What is the point of an IOT? You might ask the converse, actually: what is the point of a heap organized table? Since all tables in a relational database are supposed to have a primary key anyway, isn't a heap organized table just a waste of space? We have to make room for both the table and the index on the primary key of the table when using a heap organized table. With an IOT, the space overhead of the primary key index is removed, as the index is the data, and the data is the index. The fact is that an index is a complex data structure that requires a lot of work to manage and maintain, and the maintenance requirements increase as the width of the row to store increases.

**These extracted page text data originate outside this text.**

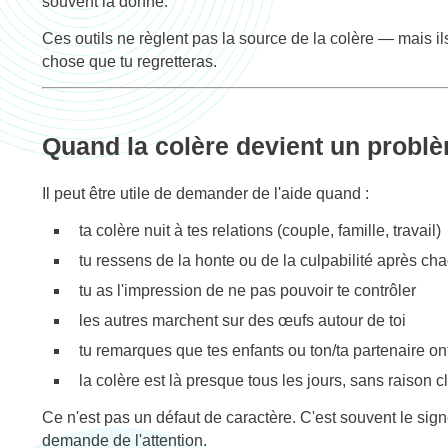
souvent la donne.
Ces outils ne règlent pas la source de la colère — mais ils
chose que tu regretteras.
Quand la colère devient un probl
Il peut être utile de demander de l'aide quand :
ta colère nuit à tes relations (couple, famille, travail)
tu ressens de la honte ou de la culpabilité après ch
tu as l'impression de ne pas pouvoir te contrôler
les autres marchent sur des œufs autour de toi
tu remarques que tes enfants ou ton/ta partenaire ont
la colère est là presque tous les jours, sans raison cl
Ce n'est pas un défaut de caractère. C'est souvent le si
demande de l'attention.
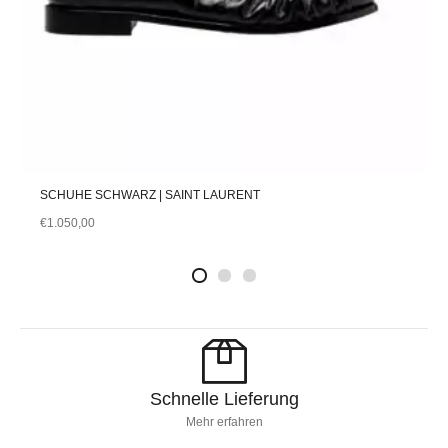
SCHUHE SCHWARZ | SAINT LAURENT
€
1.050,00
2
4
1
Schnelle Lieferung
Mehr erfahren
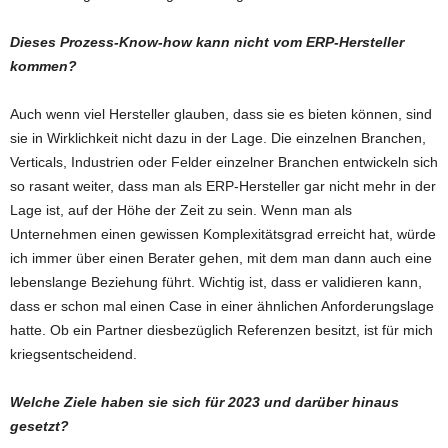
Dieses Prozess-Know-how kann nicht vom ERP-Hersteller
kommen?
Auch wenn viel Hersteller glauben, dass sie es bieten können, sind
sie in Wirklichkeit nicht dazu in der Lage. Die einzelnen Branchen,
Verticals, Industrien oder Felder einzelner Branchen entwickeln sich
so rasant weiter, dass man als ERP-Hersteller gar nicht mehr in der
Lage ist, auf der Höhe der Zeit zu sein. Wenn man als
Unternehmen einen gewissen Komplexitätsgrad erreicht hat, würde
ich immer über einen Berater gehen, mit dem man dann auch eine
lebenslange Beziehung führt. Wichtig ist, dass er validieren kann,
dass er schon mal einen Case in einer ähnlichen Anforderungslage
hatte. Ob ein Partner diesbezüglich Referenzen besitzt, ist für mich
kriegsentscheidend.
Welche Ziele haben sie sich für 2023 und darüber hinaus
gesetzt?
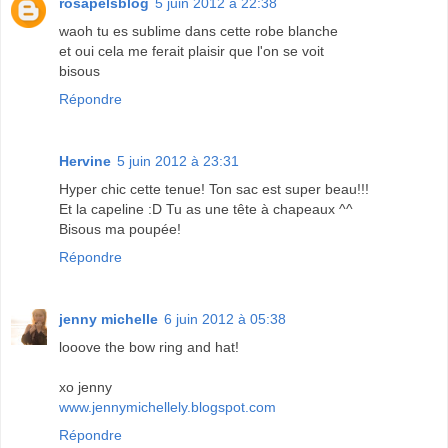
rosapelsblog
5 juin 2012 à 22:38
waoh tu es sublime dans cette robe blanche
et oui cela me ferait plaisir que l'on se voit
bisous
Répondre
Hervine
5 juin 2012 à 23:31
Hyper chic cette tenue! Ton sac est super beau!!!
Et la capeline :D Tu as une tête à chapeaux ^^
Bisous ma poupée!
Répondre
jenny michelle
6 juin 2012 à 05:38
looove the bow ring and hat!
xo jenny
www.jennymichellely.blogspot.com
Répondre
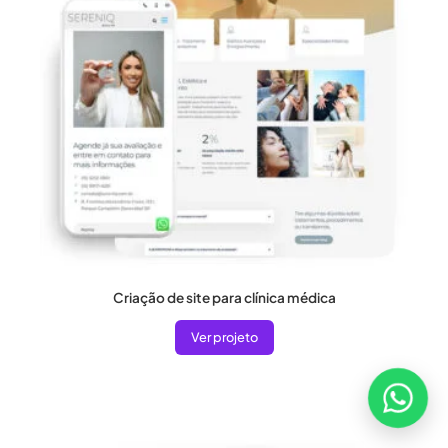
Criação de site para clínica médica
Ver projeto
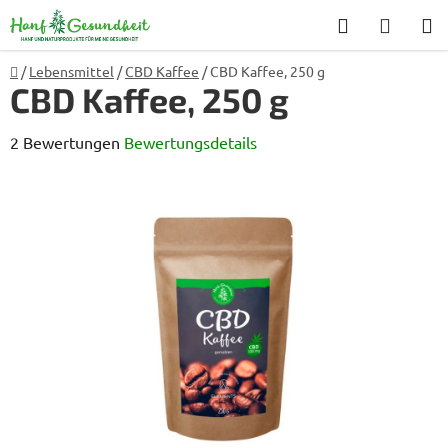
Zum
Suchen
WARE
Inhalt
springen
Startseite
/
Lebensmittel
/
CBD Kaffee
/
CBD Kaffee, 250 g
CBD Kaffee, 250 g
Die
2 Bewertungen
Bewertungsdetails
durchschnittliche
Produktbewertung
ist
5,0
von
5
Sternen.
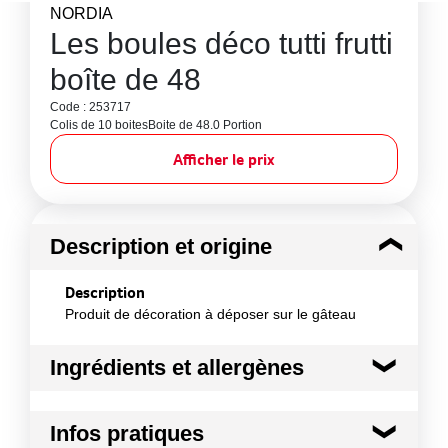
NORDIA
Les boules déco tutti frutti
boîte de 48
Code : 253717
Colis de 10 boites
Boite de 48.0 Portion
Afficher le prix
Description et origine
Description
Produit de décoration à déposer sur le gâteau
Ingrédients et allergènes
Ingrédients :
Infos pratiques
Plastique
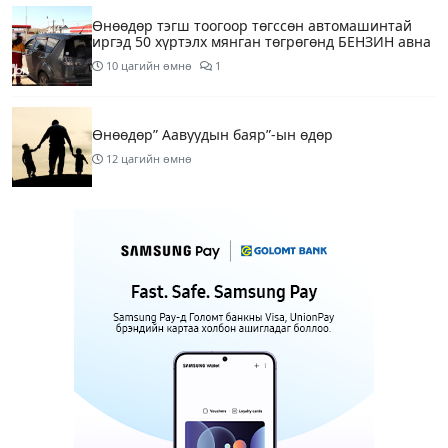
Өнөөдөр тэгш тоогоор төгссөн автомашинтай
иргэд 50 хүртэлх мянган төгрөгөнд БЕНЗИН авна
10 цагийн өмнө
1
Өнөөдөр” Аавуудын баяр”-ын өдөр
12 цагийн өмнө
Улаанбаатарт 31 хэм дулаан байна
14 цагийн өмнө
МАРГААШ: Улаанбаатарт 31 хэм дулаан байна
1 өдрийн өмнө
Шатахуун дамлан борлуулсан хоёр зөрчлийг
илрүүлэн шалгаж байна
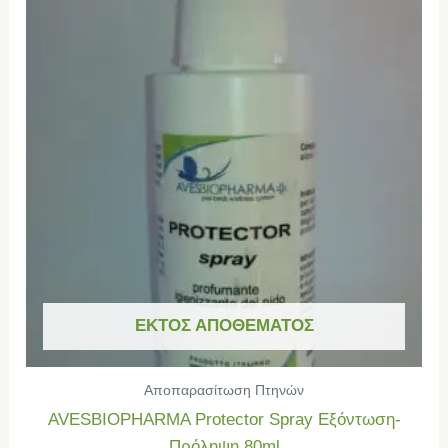
ΕΚΤΌΣ ΑΠΟΘΈΜΑΤΟΣ
Αποπαρασίτωση Πτηνών
AVESBIOPHARMA Protector Spray Εξόντωση-
Πρόληψη 80ml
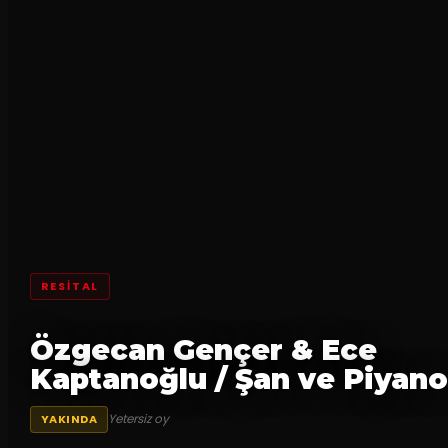
RESİTAL
Özgecan Gençer & Ece
Kaptanoğlu / Şan ve Piyano
Yetersiz oy
YAKINDA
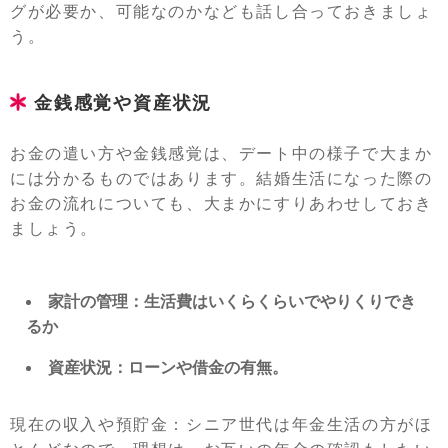
グが必要か、可能なのかなども話し合っておきましょ
う。
金銭感覚や資産状況
お金の遣い方や金銭感覚は、デート中の様子で大まか
には分かるものではあります。結婚生活になった際の
お金の流れについても、大まかにすりあわせしておき
ましょう。
家計の管理：生活費はいくらくらいでやりくりでき
るか
資産状況：ローンや借金の有無。
現在の収入や預貯金：シニア世代は年金生活の方がほ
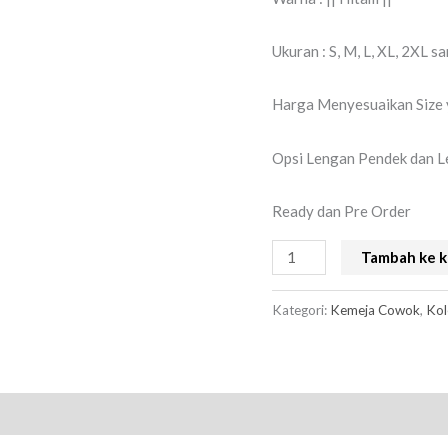
Ukuran : S, M, L, XL, 2XL 
Harga Menyesuaikan Size 
Opsi Lengan Pendek dan 
Ready dan Pre Order
Tambah ke k
Kategori:
Kemeja Cowok
,
Kol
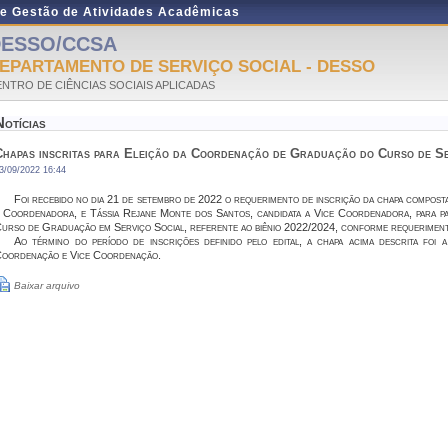
de Gestão de Atividades Acadêmicas
ESSO/CCSA
EPARTAMENTO DE SERVIÇO SOCIAL - DESSO
NTRO DE CIÊNCIAS SOCIAIS APLICADAS
Notícias
Chapas inscritas para Eleição da Coordenação de Graduação do Curso de Se
3/09/2022 16:44
Foi recebido no dia 21 de setembro de 2022 o requerimento de inscrição da chapa compost
 Coordenadora, e
Tássia Rejane Monte dos Santos
, candidata a Vice Coordenadora, para p
urso de Graduação em Serviço Social, referente ao biênio 2022/2024, conforme requeriment
Ao término do período de inscrições definido pelo edital, a chapa acima descrita foi
oordenação e Vice Coordenação.
Baixar arquivo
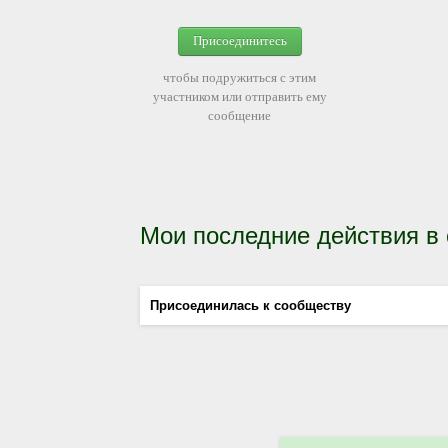
Присоединитесь
чтобы подружиться с этим
участником или отправить ему
сообщение
Мои последние действия в
Присоединилась к сообществу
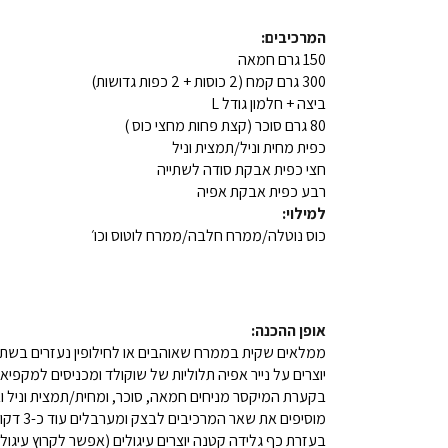
המרכיבים:
150 גרם חמאה
300 גרם קמח (2 כוסות + 2 כפות גדושות)
ביצה + חלמון גודל L
80 גרם סוכר (קצת פחות מחצי כוס )
כפית מחית וניל/תמצית וניל
חצי כפית אבקת סודה לשתייה
רבע כפית אבקת אפיה
למילוי:
כוס נוטלה/ממרח חלבה/ממרח לוטוס וכו׳
אופן ההכנה:
ממלאים שקית בממרח שאוהבים או לחילופין נעזרים בשתי 
יוצרים על נייר אפיה תלוליות של שוקולד ומכניסים למקפיא
בקערת המיקסר מניחים חמאה, סוכר, ומחית/תמצית וניל ובעזרת 
מוסיפים את שאר המרכיבים לבצק ומערבלים עוד כ-3 דקות, עד שמתקבל בצק רך ונעים.
בעזרת כף גלידה קטנה יוצרים עיגולים (אפשר לקרוץ עיגול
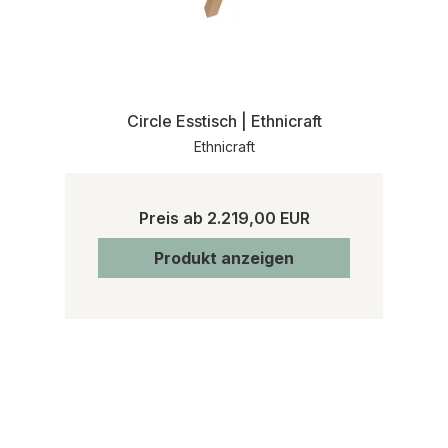
Circle Esstisch | Ethnicraft
Ethnicraft
Preis ab
2.219,00 EUR
Produkt anzeigen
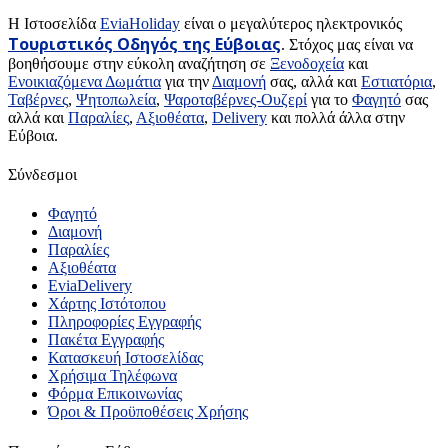
H Ιστοσελίδα
EviaHoliday
είναι ο μεγαλύτερος ηλεκτρονικός
Τουριστικός Οδηγός της Εύβοιας
. Στόχος μας είναι να
βοηθήσουμε στην εύκολη αναζήτηση σε
Ξενοδοχεία
και
Ενοικιαζόμενα Δωμάτια
για την
Διαμονή
σας, αλλά και
Εστιατόρια
,
Ταβέρνες
,
Ψητοπωλεία
,
Ψαροταβέρνες-Ουζερί
για το
Φαγητό
σας
αλλά και
Παραλίες
,
Αξιοθέατα
,
Delivery
και πολλά άλλα στην
Εύβοια.
Σύνδεσμοι
Φαγητό
Διαμονή
Παραλίες
Αξιοθέατα
EviaDelivery
Χάρτης Ιστότοπου
Πληροφορίες Εγγραφής
Πακέτα Εγγραφής
Κατασκευή Ιστοσελίδας
Χρήσιμα Τηλέφωνα
Φόρμα Επικοινωνίας
Όροι & Προϋποθέσεις Xρήσης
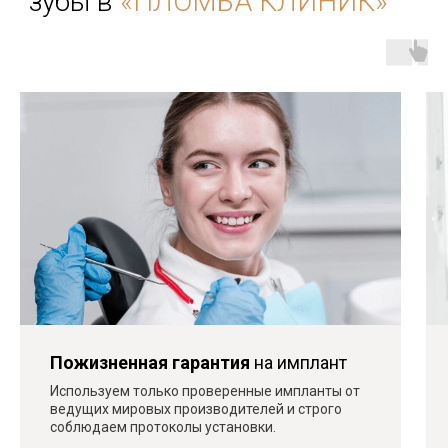
10 лет
на рынке стоматологических услуг
1000 +
восстановленных зубов и
довольных клиентов
15+ лет
минимальный стаж работы
наших специалистов
Пожизненная гарантия
на имплант
Используем только проверенные импланты от
ведущих мировых производителей и строго
Записаться на консультацию
соблюдаем протоколы установки.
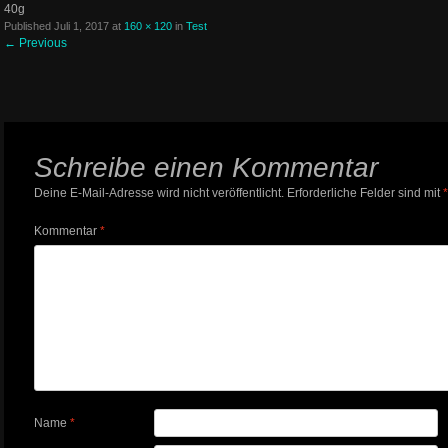
40g
Published
Juli 1, 2017
at
160 × 120
in
Test
←
Previous
Schreibe einen Kommentar
Deine E-Mail-Adresse wird nicht veröffentlicht.
Erforderliche Felder sind mit
*
Kommentar
*
Name
*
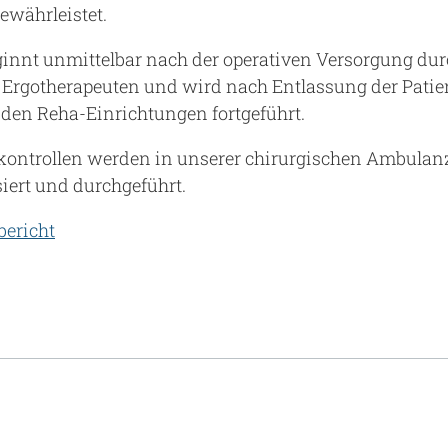
währleistet.
eginnt unmittelbar nach der operativen Versorgung dur
Ergotherapeuten und wird nach Entlassung der Patie
en Reha-Einrichtungen fortgeführt.
ontrollen werden in unserer chirurgischen Ambulan
iert und durchgeführt.
bericht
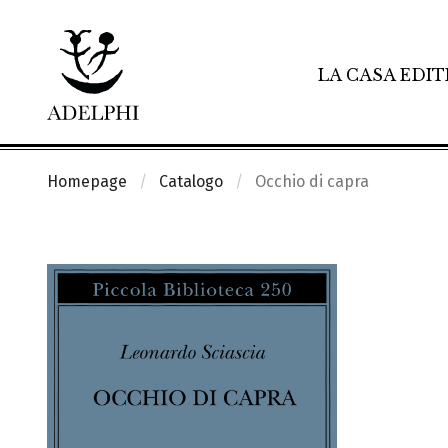
LA CASA EDIT
Homepage
Catalogo
Occhio di capra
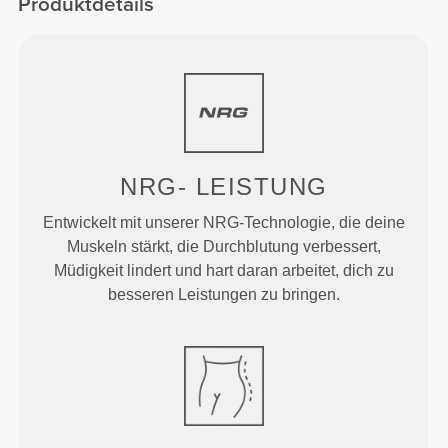
Produktdetails
NRG-
LEISTUNG
Entwickelt mit unserer NRG-Technologie, die deine
Muskeln stärkt, die Durchblutung verbessert,
Müdigkeit lindert und hart daran arbeitet, dich zu
besseren Leistungen zu bringen.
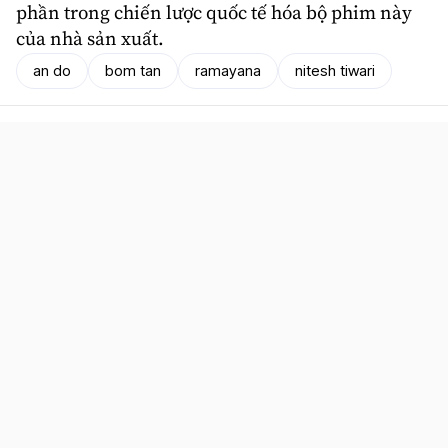
phần trong chiến lược quốc tế hóa bộ phim này
của nhà sản xuất.
an do
bom tan
ramayana
nitesh tiwari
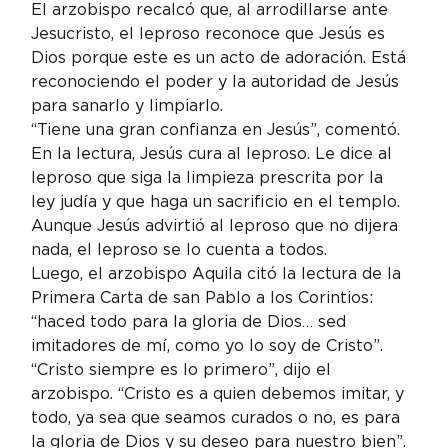
El arzobispo recalcó que, al arrodillarse ante 
Jesucristo, el leproso reconoce que Jesús es 
Dios porque este es un acto de adoración. Está 
reconociendo el poder y la autoridad de Jesús 
para sanarlo y limpiarlo.
“Tiene una gran confianza en Jesús”, comentó. 
En la lectura, Jesús cura al leproso. Le dice al 
leproso que siga la limpieza prescrita por la 
ley judía y que haga un sacrificio en el templo. 
Aunque Jesús advirtió al leproso que no dijera 
nada, el leproso se lo cuenta a todos.
Luego, el arzobispo Aquila citó la lectura de la 
Primera Carta de san Pablo a los Corintios: 
“haced todo para la gloria de Dios… sed 
imitadores de mí, como yo lo soy de Cristo”.
“Cristo siempre es lo primero”, dijo el 
arzobispo. “Cristo es a quien debemos imitar, y 
todo, ya sea que seamos curados o no, es para 
la gloria de Dios y su deseo para nuestro bien”.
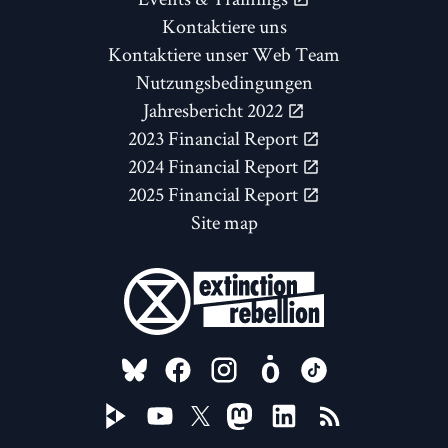
Kontaktiere uns
Kontaktiere unser Web Team
Nutzungsbedingungen
Jahresbericht 2022
2023 Financial Report
2024 Financial Report
2025 Financial Report
Site map
FOLLOW US ON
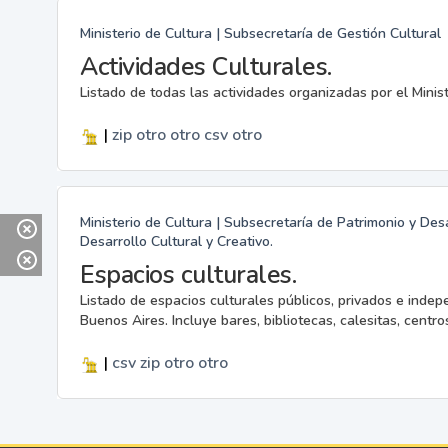
Ministerio de Cultura | Subsecretaría de Gestión Cultural
Actividades Culturales.
Listado de todas las actividades organizadas por el Minis
|
zip
otro
otro
csv
otro
Ministerio de Cultura | Subsecretaría de Patrimonio y Desa
Desarrollo Cultural y Creativo.
Espacios culturales.
Listado de espacios culturales públicos, privados e indep
Buenos Aires. Incluye bares, bibliotecas, calesitas, centros
|
csv
zip
otro
otro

A heap, on the other hand, is trivial to manage by comparison. There are efficiencies in a heap organized table over an IOT. That said, IOTs have some definite advantages over their heap counterparts. For example, I remember once building an inverted list index on some textual data (this predated the introduction of interMedia and related technologies). I had a table full of documents, and I would parse the documents and find words within them. I had a table that then looked like this:
create table keywords
( word  varchar2(50),
  position   int,
  doc_id int, 
  primary key(word,position,doc_id)
Here I had a table that consisted solely of columns of the primary key. I had over 100 percent overhead; the size of my table and primary key index were comparable (actually, the primary key index was larger since it physically stored the rowid of the row it pointed to, whereas a rowid is not stored in the table-it is inferred). I only used this table with a WHERE clause on the WORD or WORD and POSITION columns. That is, I never used the table-I used only the index on the table. The table itself was no more than overhead. I wanted to find all documents containing a given word (or "near" another word, and so on). The heap table was useless, and it just slowed down the application during maintenance of the KEYWORDS table and doubled the storage requirements. This is a perfect application for an IOT.

Another implementation that begs for an IOT is a code lookup table. Here you might have ZIP_CODE to STATE lookup, for example. You can now do away with the heap table and just use an IOT itself. Anytime you have a table that you access via its primary key exclusively, it is a candidate for an IOT.

The same would be true if you frequently use BETWEEN queries on a primary or unique key. Having the data stored physically sorted will increase the performance of those queries as well. For example, I maintain a table of stock quotes in my database. Every day, for hundreds of stocks, I gather together the stock ticker, date, closing price, days high, days low, volume, and other related information. The table looks like this:
ops$tkyte@ORA10GR1> create table stocks
  2  ( ticker      varchar2(10),
  3    day         date,
  4    value       number,
  5    change      number,
  6    high        number,
  7    low         number,
  8    vol         number,
  9    primary key(ticker,day)
 10  )
 11  organization index
 12  /
Table created.
I frequently look at one stock at a time for some range of days (e.g., computing a moving average). If I were to use a heap organized table, the probability of two rows for the stock ticker ORCL existing on the same database block are almost zero. This is because every night, I insert the records for the day for all of the stocks. That fills up at least one database block (actually, many of them). Therefore, every day I add a new ORCL record, but it is on a block different from every other ORCL record already in the table. If I query as follows:
Select * from stocks 
 where ticker = 'ORCL' 
   and day between sysdate-100 and sysdate;
Oracle would read the index and then perform table access by rowid to get the rest of the row data. Each of the 100 rows I retrieve would be on a different database block due to the way I load the table-each would probably be a physical I/O. Now consider that I have this same data [NL19]in an IOT. That same query only needs to read the relevant index blocks, and it already has all of the data. Not only is the table access removed, but all of the rows for ORCL in a given range of dates are physically stored "near" each other as well. Less logical I/O and less physical I/O is incurred.